Evaluation of cryopreserved human hepatocytes as an alternative in vitro system to microsomes for the prediction of metabolic clearance

Human liver microsomes have typically resulted in marked underprediction of in vivo human intrinsic clearance (CLint); therefore, the utility of cryopreserved hepatocytes as an alternative in vitro system has become an important issue. In this study, 10 compounds (tolbutamide, diclofenac, S-warfarin, S-mephenytoin, dextromethorphan, bufuralol, quinidine, nifedipine, testosterone, and terfenadine) were selected as substrate probes for CYP2C9, 2C19, 2D6, and 3A4, and the kinetics of metabolite formation (n = 14 pathways) were investigated in three individual lots of cryopreserved hepatocytes and in a pool of human liver microsomes. For the majority of the compounds, lower unbound K-M or S-50 values were observed in hepatocytes compared with microsomes, on average by 50% over a 200-fold range (0.5-140 mu M).
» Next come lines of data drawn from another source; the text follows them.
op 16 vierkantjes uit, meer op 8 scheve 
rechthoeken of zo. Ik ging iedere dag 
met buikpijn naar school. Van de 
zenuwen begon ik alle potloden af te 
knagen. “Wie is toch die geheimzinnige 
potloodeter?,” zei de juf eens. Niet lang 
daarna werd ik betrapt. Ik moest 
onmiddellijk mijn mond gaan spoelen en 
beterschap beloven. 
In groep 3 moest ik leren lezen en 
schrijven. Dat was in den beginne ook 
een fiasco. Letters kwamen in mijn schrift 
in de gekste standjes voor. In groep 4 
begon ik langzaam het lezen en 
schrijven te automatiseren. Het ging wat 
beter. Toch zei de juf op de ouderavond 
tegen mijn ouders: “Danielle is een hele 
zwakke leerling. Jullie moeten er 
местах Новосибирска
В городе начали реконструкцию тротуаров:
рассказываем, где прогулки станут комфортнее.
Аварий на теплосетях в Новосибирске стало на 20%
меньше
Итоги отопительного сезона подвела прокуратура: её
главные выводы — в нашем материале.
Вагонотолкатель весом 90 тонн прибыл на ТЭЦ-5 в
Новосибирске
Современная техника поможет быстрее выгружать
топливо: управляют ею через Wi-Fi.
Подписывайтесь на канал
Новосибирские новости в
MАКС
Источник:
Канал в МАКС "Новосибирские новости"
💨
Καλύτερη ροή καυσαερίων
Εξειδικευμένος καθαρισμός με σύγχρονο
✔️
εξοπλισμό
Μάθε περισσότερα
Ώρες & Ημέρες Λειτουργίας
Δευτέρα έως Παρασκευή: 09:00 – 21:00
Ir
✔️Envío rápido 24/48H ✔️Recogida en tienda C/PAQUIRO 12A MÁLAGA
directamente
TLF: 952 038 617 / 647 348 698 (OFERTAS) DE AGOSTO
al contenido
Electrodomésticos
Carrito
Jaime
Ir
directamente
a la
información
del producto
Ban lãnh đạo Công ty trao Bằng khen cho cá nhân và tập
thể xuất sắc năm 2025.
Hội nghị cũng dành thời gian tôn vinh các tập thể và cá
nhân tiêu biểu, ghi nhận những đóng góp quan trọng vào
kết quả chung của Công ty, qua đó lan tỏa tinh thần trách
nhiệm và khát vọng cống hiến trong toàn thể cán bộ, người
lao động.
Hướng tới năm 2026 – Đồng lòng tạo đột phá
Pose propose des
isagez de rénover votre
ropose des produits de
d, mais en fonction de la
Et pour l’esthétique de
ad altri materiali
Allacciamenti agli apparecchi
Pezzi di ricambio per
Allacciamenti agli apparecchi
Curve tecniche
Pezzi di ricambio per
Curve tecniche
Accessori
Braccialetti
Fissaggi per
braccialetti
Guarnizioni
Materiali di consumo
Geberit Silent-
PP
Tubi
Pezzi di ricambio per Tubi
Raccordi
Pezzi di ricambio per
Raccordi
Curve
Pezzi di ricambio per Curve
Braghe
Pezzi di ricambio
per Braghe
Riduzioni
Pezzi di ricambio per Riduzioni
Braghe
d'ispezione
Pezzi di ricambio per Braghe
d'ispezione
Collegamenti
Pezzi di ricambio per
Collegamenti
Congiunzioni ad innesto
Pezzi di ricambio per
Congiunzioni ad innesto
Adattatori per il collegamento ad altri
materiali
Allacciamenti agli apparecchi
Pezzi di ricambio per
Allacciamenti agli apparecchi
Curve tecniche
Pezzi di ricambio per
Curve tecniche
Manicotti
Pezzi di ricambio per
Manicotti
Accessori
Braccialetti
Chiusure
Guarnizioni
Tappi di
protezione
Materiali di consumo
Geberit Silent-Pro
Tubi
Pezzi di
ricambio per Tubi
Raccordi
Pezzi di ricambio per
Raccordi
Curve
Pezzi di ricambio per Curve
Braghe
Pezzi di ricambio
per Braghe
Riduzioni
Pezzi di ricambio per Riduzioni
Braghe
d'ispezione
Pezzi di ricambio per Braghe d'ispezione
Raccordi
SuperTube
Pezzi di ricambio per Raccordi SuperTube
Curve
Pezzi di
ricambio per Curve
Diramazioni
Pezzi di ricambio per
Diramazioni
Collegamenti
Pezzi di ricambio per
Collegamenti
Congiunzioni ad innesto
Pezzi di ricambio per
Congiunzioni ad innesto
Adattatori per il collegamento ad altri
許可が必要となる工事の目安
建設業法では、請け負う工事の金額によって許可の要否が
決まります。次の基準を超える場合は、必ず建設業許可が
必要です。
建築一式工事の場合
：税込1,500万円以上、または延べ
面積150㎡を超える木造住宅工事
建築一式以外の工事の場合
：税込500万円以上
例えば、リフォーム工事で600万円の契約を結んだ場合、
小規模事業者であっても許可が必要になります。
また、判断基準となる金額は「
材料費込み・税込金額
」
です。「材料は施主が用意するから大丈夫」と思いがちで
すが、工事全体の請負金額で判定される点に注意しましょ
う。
Expressed on an equivalent liver weight basis, a good correlation between microsomal and hepatocyte V-max values was observed for most pathways greater than 5 orders of magnitude (0.16 - 216 nmol/min/g liver). Unbound hepatocyte CLint (CLint,u) values, when scaled to the whole liver (range 0.38 - 4000 ml/min/kg), were on average 2.5-fold higher than microsomal CLint, u values, with the exception of tolbutamide and diclofenac, for which lower hepatocellular CLint, u values were observed. Hepatocyte predicted CLint values were compared with human in vivo CLint values, and to supplement our data, in vitro data from cryopreserved hepatocytes were collated from four other published sources. These data show that for 37 drugs, there is, on average, a 4.5-fold under-prediction of the in vivo CLint using cryopreserved hepatocytes, representing a significant reduction in prediction bias compared with human microsomes.